A de Jesus é essencialmente conselheira; é livremente aceita e só se impõe pela persuasão; foi controvertida desde o tempo do seu fundador, que não desdenhava de discutir com os seus adversários.
A terceira revelação, vinda numa época de emancipação e madureza intelectual, em que a inteligência, já desenvolvida, não se resigna a representar papel passivo; em que o homem nada aceita às cegas, mas quer ver aonde o conduzem, quer saber o porquê e o como de cada coisa — tinha ela que ser ao mesmo tempo o produto de um ensino e o fruto do trabalho, da pesquisa e do livre-exame. Os Espíritos não ensinam senão justamente o que é mister para guiar o homem no caminho da verdade, mas
abstêm-se de revelar o que ele homem pode descobrir por si mesmo, deixando-lhe o cuidado de discutir, verificar e submeter tudo ao cadinho da razão, deixando mesmo, muitas vezes, que adquira experiência à sua custa. Fornecem-lhe o princípio, os materiais; cabe ao homem aproveitá-lo e pô-los em prática.
Tendo sido os elementos da revelação espírita ministrados simultaneamente em muitos pontos, a homens de todas as condições sociais e de diversos graus de instrução, é claro que as observações não podiam ser feitas em toda parte com o mesmo resultado; que as consequências a tirar, a dedução das leis que regem esta ordem de fenômenos, em suma, a conclusão sobre que haviam de firmar-se as ideias não podiam sair senão do conjunto e da correlação dos fatos. Ora, cada centro isolado, circunscrito dentro de um círculo restrito, não vendo as mais das vezes senão uma ordem particular de fatos, não raro contraditórios na aparência, geralmente provindos de uma mesma categoria de Espíritos e, ao demais, embaraçados por influências locais e pelo espírito de partido, se achava na impossibilidade material de abranger tudo o que ocorre e, por isso mesmo, incapaz de conjugar as observações isoladas a um princípio comum. Apreciando cada qual os fatos sob o ponto de vista dos seus conhecimentos e crenças anteriores, ou da opinião particular dos Espíritos que se manifestassem, bem cedo teriam surgido tantas teorias e sistemas, quantos fossem os centros, todos incompletos por falta de elementos de comparação e exame. Numa palavra, cada qual se teria imobilizado na sua revelação parcial, julgando possuir toda a verdade, ignorando que em cem outros lugares se obtinha mais ou melhor.

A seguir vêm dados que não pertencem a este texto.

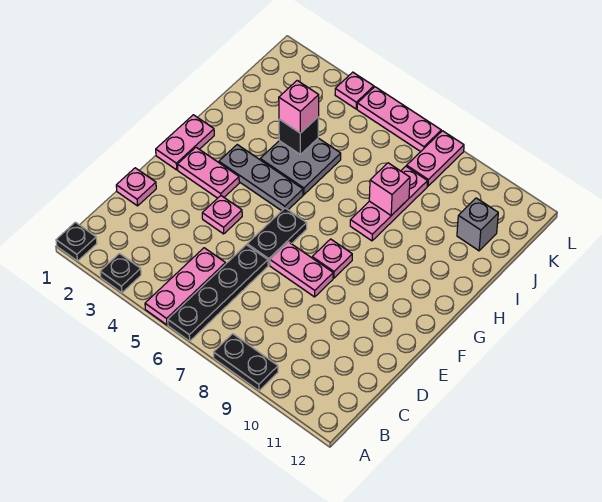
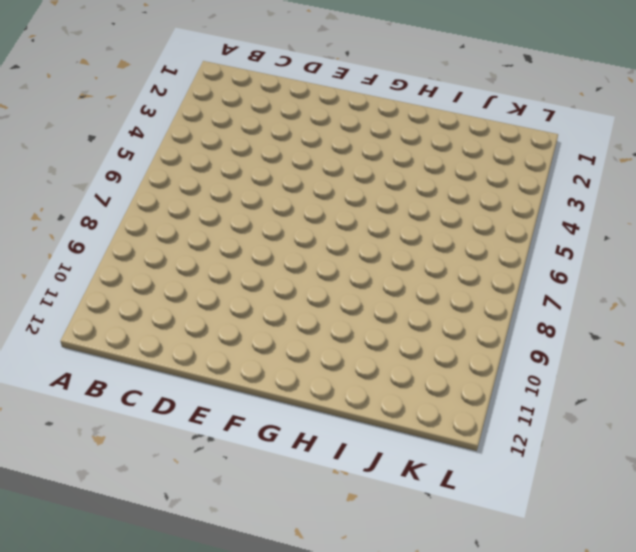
none -> black 1x1 plate [56,222,97,261]
none -> black 1x1 plate [100,254,141,293]
none -> pink 1x3 plate [145,248,226,325]

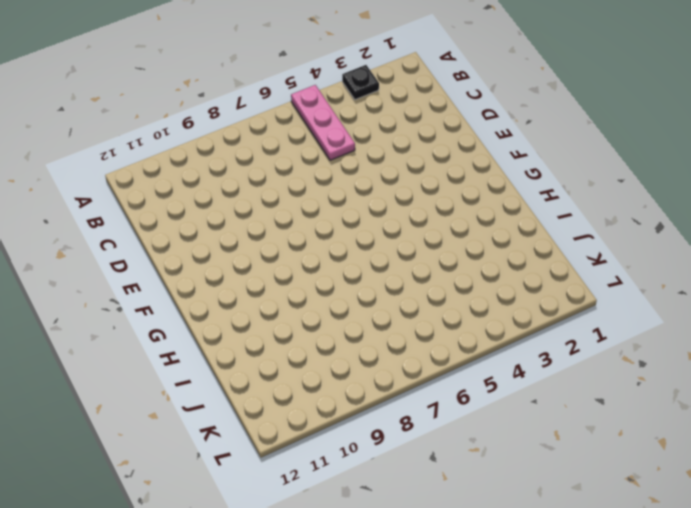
none -> black 1x1 plate [56,222,97,261]
none -> black 1x4 plate [168,245,268,341]
none -> black 1x2 plate [214,334,278,391]

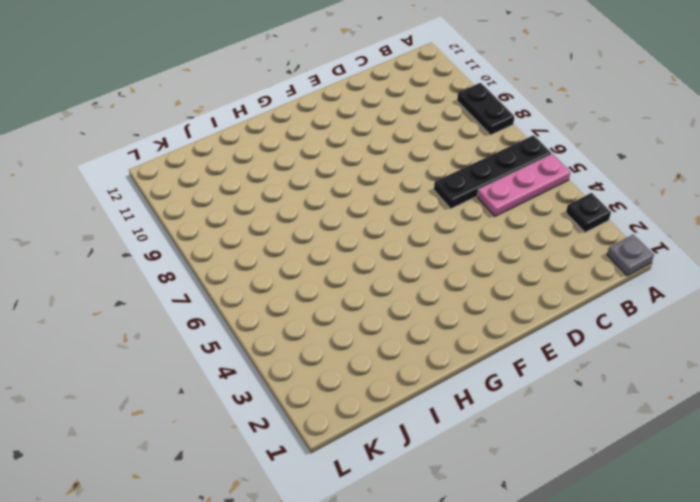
grey 1x1 plate [607,235,654,276] -> black 1x1 plate [56,222,97,261]
none -> pink 1x1 plate [116,168,156,206]
none -> pink 1x1 plate [202,196,242,234]
none -> black 1x2 plate [247,208,307,265]

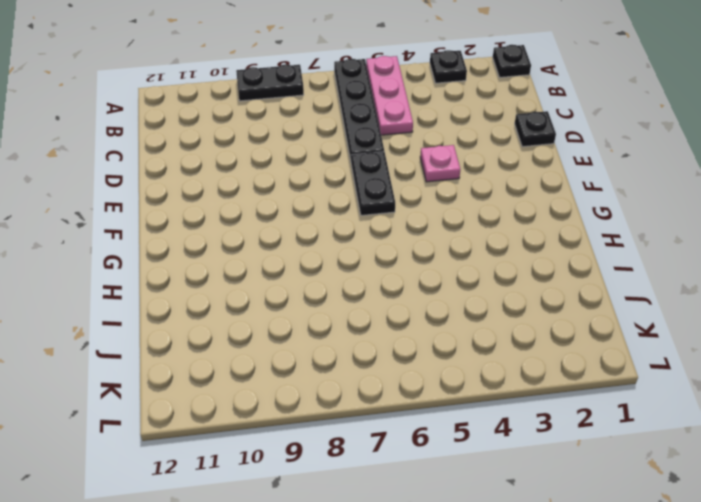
black 1x1 plate [515,111,556,147] -> pink 1x1 plate [116,168,156,206]
none -> pink 1x2 plate [270,242,333,297]
none -> pink 1x2 plate [156,115,214,170]
none -> pink 1x2 plate [178,147,239,198]

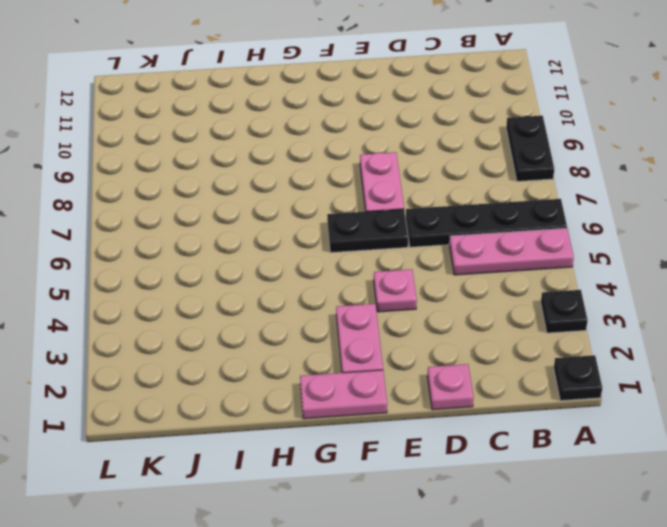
none -> pink 1x1 plate [312,239,352,278]
none -> grey 1x3 plate [219,145,303,211]
none -> grey 2x2 plate [260,138,341,195]

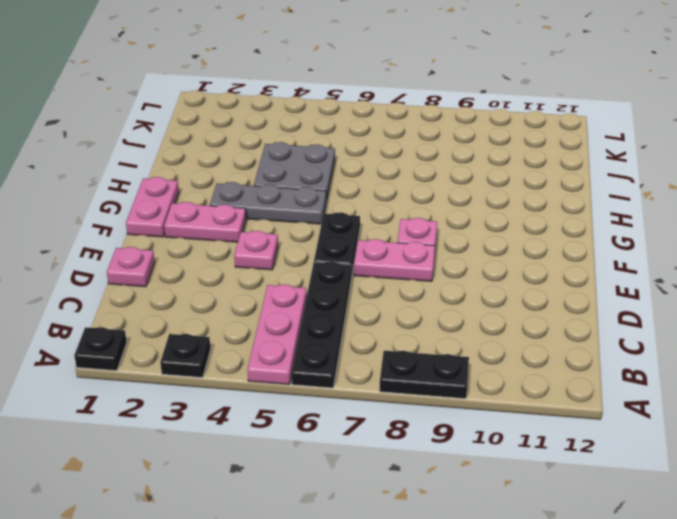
none -> pink 1x3 plate [350,166,427,241]
none -> grey 1x1 brick [457,198,498,251]
none -> pink 1x2 plate [407,131,464,186]

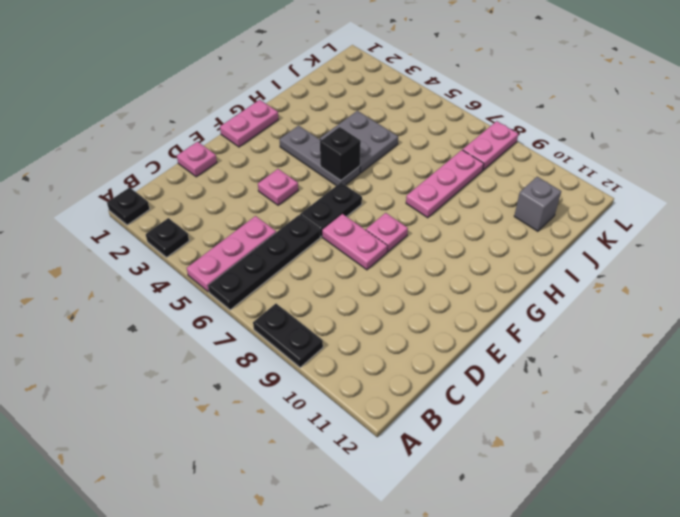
black 1x1 brick [320,127,361,180] -> black 1x1 brick moved to [279,117,319,154]
none -> pink 1x2 plate [178,147,239,198]
none -> pink 1x1 plate [335,72,374,109]
none -> pink 1x3 plate [357,87,441,152]

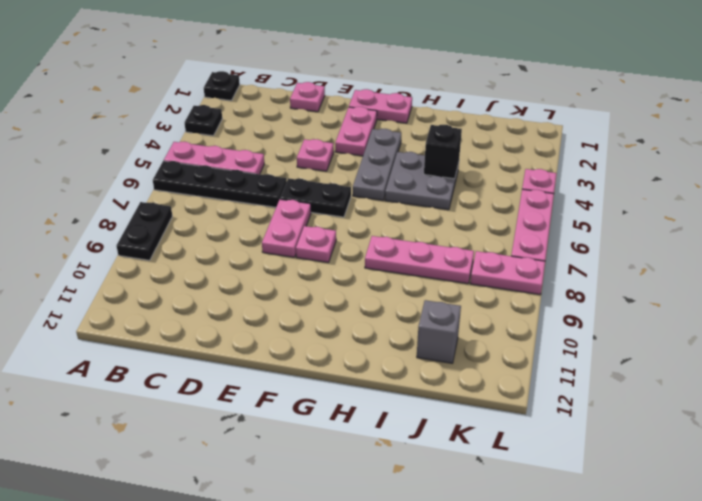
none -> pink 1x1 brick [369,163,410,216]
none -> pink 1x1 brick [279,81,319,133]

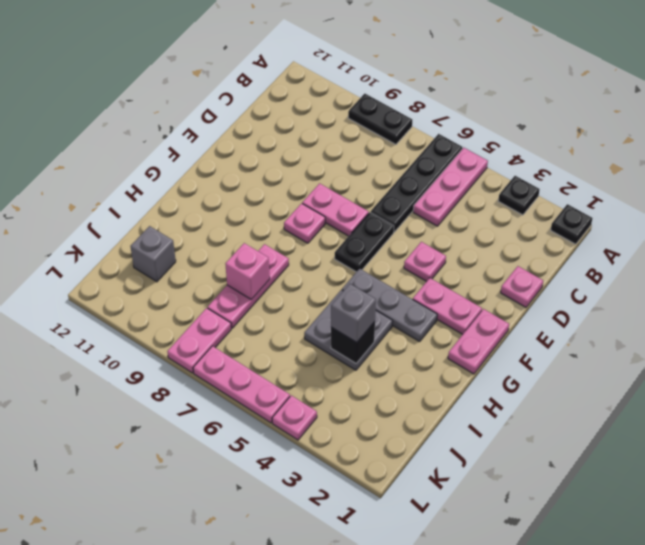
grey 1x1 brick [331,284,376,342] -> pink 1x1 brick [279,81,319,133]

Além disso, convém notar que em parte alguma o ensino espírita foi dado integralmente; ele diz respeito a tão grande número de observações, a assuntos tão diferentes, exigindo conhecimentos e aptidões mediúnicas especiais, que impossível era acharem-se reunidas num mesmo ponto todas as condições necessárias. Tendo o ensino que ser coletivo e não individual, os Espíritos dividiram o trabalho, disseminando os assuntos de
estudo e observação como, em algumas fábricas, a confecção de cada parte de um mesmo objeto é repartida por diversos operários.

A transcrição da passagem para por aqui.